Let $H$ be an infinite Hilbert space.
Show: For all $x \in H$ with $\|x\|\leq1$, there exists a sequence $(u_n)$ in $H$ with $\| u_n\|=1 $ such that $u_n \rightharpoonup x$.
My attempt:
Since $H$ is infinite, there exists a countable subspace $K$ with $x\in K$.
By Gram-Schmidt, we can find a orthonormal basis $(y_n)$ for $K$.
Hence, $x=\sum_{k=1}^\infty a_k y_k$ for some $a_k \in \mathbb{F}$
Let $u_n= \frac {\sum_{k=1}^n a_k y_k}{\|\sum_{k=1}^n a_k y_k \|}$.
Then $\| u_n\|=1$.
Hence, we are done.
Could someone please check my proof, and let me know if it makes sense?
If not, could you please let me know where it went wrong?
Thanks!
Best Answer
Your problem actually holds generally in Banach spaces that are not Schur spaces—Schur spaces are spaces for which weakly converging sequences converges in norm. ((By well-known results due to James and Rosenthal, we know that infinite-dimensional Schur spaces contain a copy of $\ell^1$, hence they are not reflexive; in particular, Hilbert spaces are not Schur spaces)). I will therefore state your problem in its entirety and prove it in the affirmative.
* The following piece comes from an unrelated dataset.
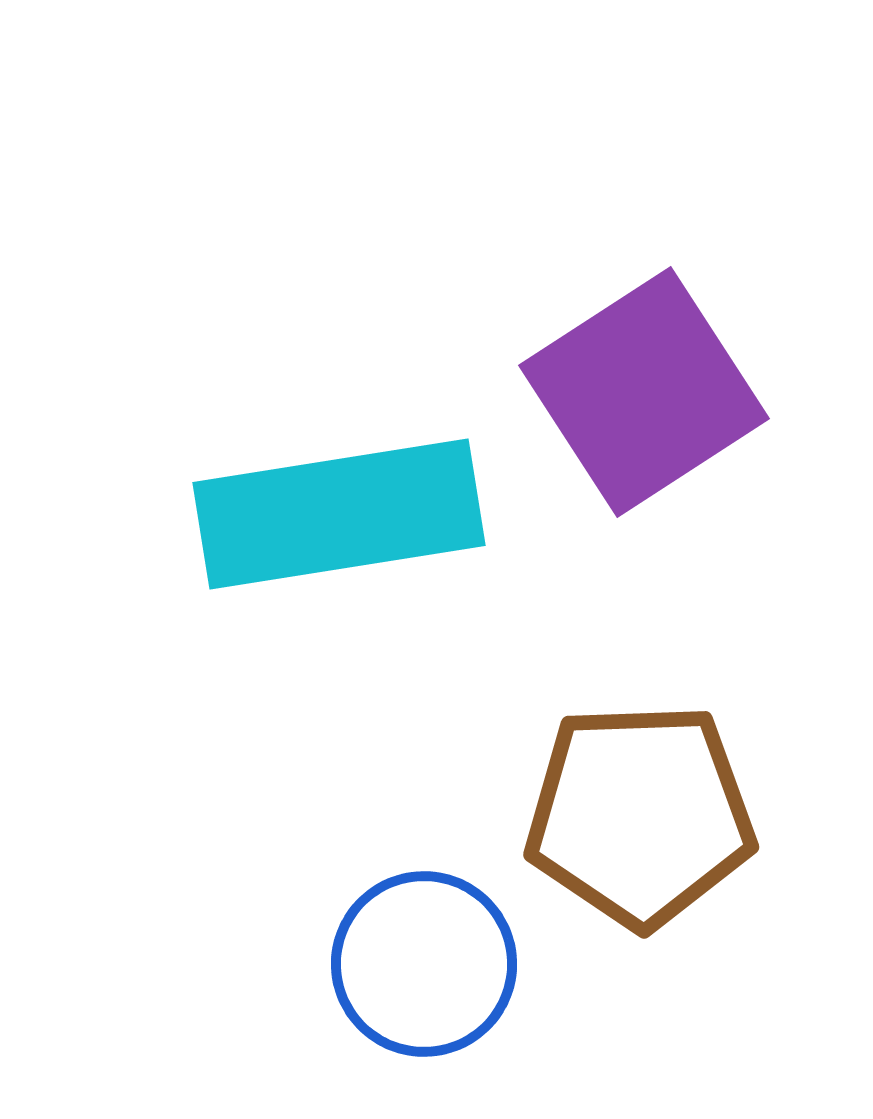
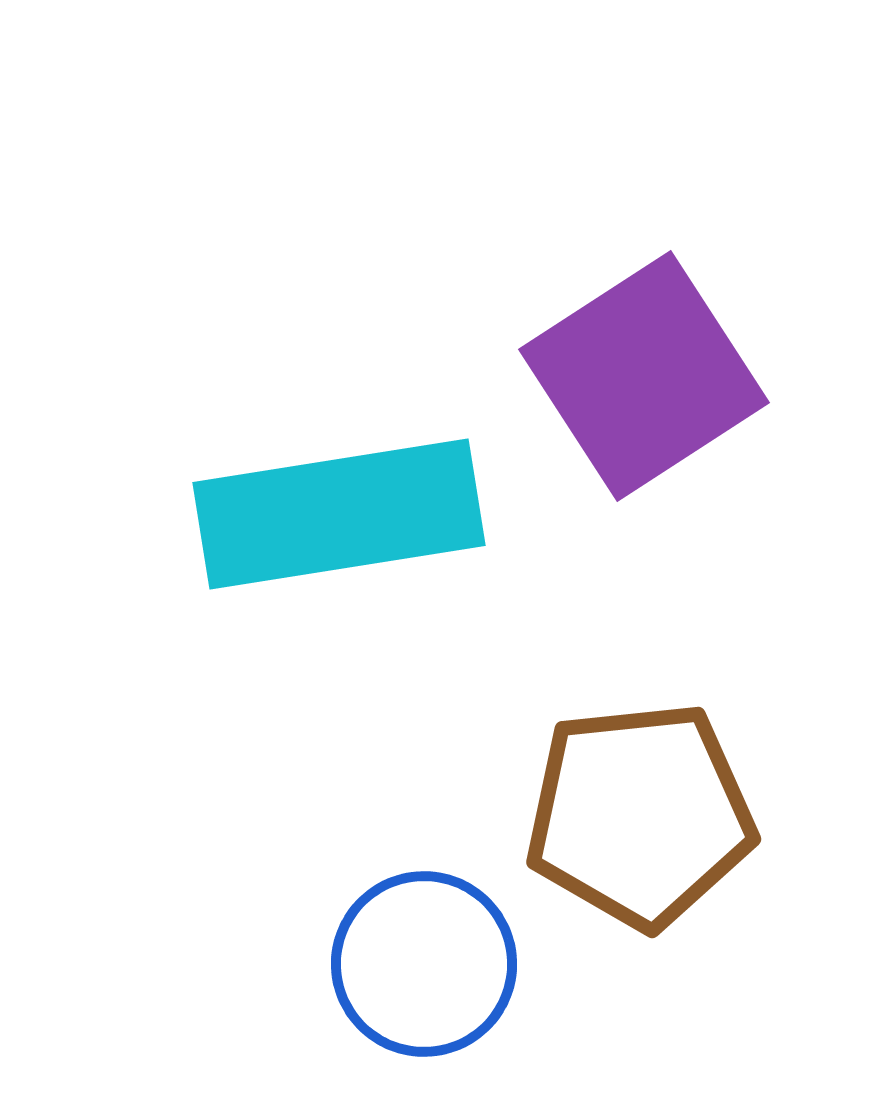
purple square: moved 16 px up
brown pentagon: rotated 4 degrees counterclockwise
First, trivially, if $x\in S_X$ (that is, $x$ lies in the unit sphere), then we only need set $x_n:=x$ and we are done; hence suppose $x\in B_X$ (that is, $x$ lies in the open unit ball). We have the following theorem.
The Special Case $x=0$:
Since $X$ is not a Schur space, it is necessarily infinite dimensional and has a weakly converging sequence, say $u_n\rightharpoonup u$ but $u_n\not\to u$. Without loss of generality, assume $u_n\ne u$ for all $n$, then define $$ x_n:=\frac{u_n-u}{\|u_n-u\|}\,.$$ Clearly $x_n\in S_X$ and $x_n\rightharpoonup 0$, and we’re done.
The General Case:
Now suppose $x\in B_X$, and thanks to the Special Case, let $y_n\in S_X$ and $y_n\rightharpoonup 0$. Define $$\alpha_n:=\sup\{\alpha>0:\alpha y_n\in B_X-x\}\,.$$ Observe that since $x\notin S_X$, then $\alpha_n>0$ and because $y_n\in S_X$ then $\alpha_n\le 2$ for all $n$. Now define $$x_n:=\alpha_n y_n +x$$ and note that by definition of $\alpha_n $ we must necessarily have $x_n\in S_X$; however, $\alpha_n$ is bounded and $y_n\rightharpoonup 0$, thus we have $x_n\rightharpoonup x$, as desired.